How does a team with such a nicely humming offense start just 4-3? Mostly by being overly porous on defense, and the Bills have been that in the first two months of the season.

They’re letting up 5.3 yards per rushing play, worse than everyone except the woeful Denver Broncos and Carolina Panthers. They’re allowing just a 35.3% rushing success rate, right on the league average, but when they get beat, they give up big chunks. And they’ve allowed those rushing successes despite lining up with eight defenders in the box on fully 50% of their snaps, a few clicks more than average.

Opposing ball carriers average 3.0 yards before contact, one of the highest marks in the league. In essence: The Bills can create some backfield chaos, but they struggle to wrap up and prevent gashings. (Breece Hall’s 83-yard burst against them on Monday Night Football in Week 1 was a preview.) Running backs are averaging exactly 100 yards a game against them. 

The Bills have been a lot scarier against the pass. Despite a below-average 27.1% blitz rate, the Bills’ 9.7% sack rate is second in the league behind the Cleveland Browns’ 10.1 mark. Six defenders have at least three sacks, led by edge defender Leonard Floyd with seven.

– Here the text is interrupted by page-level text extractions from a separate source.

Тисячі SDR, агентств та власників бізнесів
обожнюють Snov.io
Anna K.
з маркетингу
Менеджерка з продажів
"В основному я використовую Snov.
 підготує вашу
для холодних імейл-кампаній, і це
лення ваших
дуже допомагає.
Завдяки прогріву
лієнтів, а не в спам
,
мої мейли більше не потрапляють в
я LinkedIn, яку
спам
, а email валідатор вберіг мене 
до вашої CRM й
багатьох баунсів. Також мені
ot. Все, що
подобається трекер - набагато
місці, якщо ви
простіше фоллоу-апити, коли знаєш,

But the Bills’ pressure comes from everywhere, and interior tackles Ed Oliver and Daquan Jones have added eight sacks between them. That’s helped the Bills get off the field despite the run defense’s intense vulnerabilities.

The Bills are surrendering 1.55 points per drive – the seventh fewest

A Third Phase the Bills Can’t Ignore 

In general, those things are indicative of a team that should be better than 4-3. The point differential suggests the same. But the Bills have frittered away some games with a mix of bad timing and marginal errors that have wound up biting them. And they’ve neglected the game’s third phase.

The Bills are leaking water on special teams, where they’ve posted negative expected points added figures in all seven of their games. Buffalo’s special teams problems were acute in Sunday’s surprising loss to the terrible New England Patriots. Kicker Tyler Bass missed a 42-yard field goal late in the second quarter, which changed the complexion of the second half as the Patriots came back to win.

The Bills allowed a 25-yard punt return on the only runback by New England’s Demario Douglas, and the Patriots got a field goal out of the deal after the offense drove 40 yards on a shortened field. Plus, of course, the defense couldn’t get a late stop as the Patriots won with a touchdown in the final seconds. 

“It’s not enough, we didn’t do enough… at the end of the day, not good enough,” coach Sean McDermott said in his postgame press conference. “We gotta figure that out.”

Bass is 10 for 13 on the season, though his two other misses were from 50-plus yards. The punt coverage unit has been flimsy, letting up a 12.5-yard average on eight returns. Shortcomings in those areas helped flip the New England game, which is the difference between a 4-3 struggle that raises eyebrows and a smooth 5-2 that provides little reason for alarm.

Ponder one or two plays going differently in overtime against the Jets in Week 1, and the Bills are quite close to being exactly what their fans hoped they’d be. 

Of course, that’s not how it works, and the Bills are now in a contentious fight with an incredibly tricky Dolphins team in the East. And the three losses they’ve already posted will be a drag on their efforts to not just win the division but take elusive home-field advantage should they return to the playoffs.

The Bills are in good shape, but some situational failures will require them and their fans to sweat a little bit.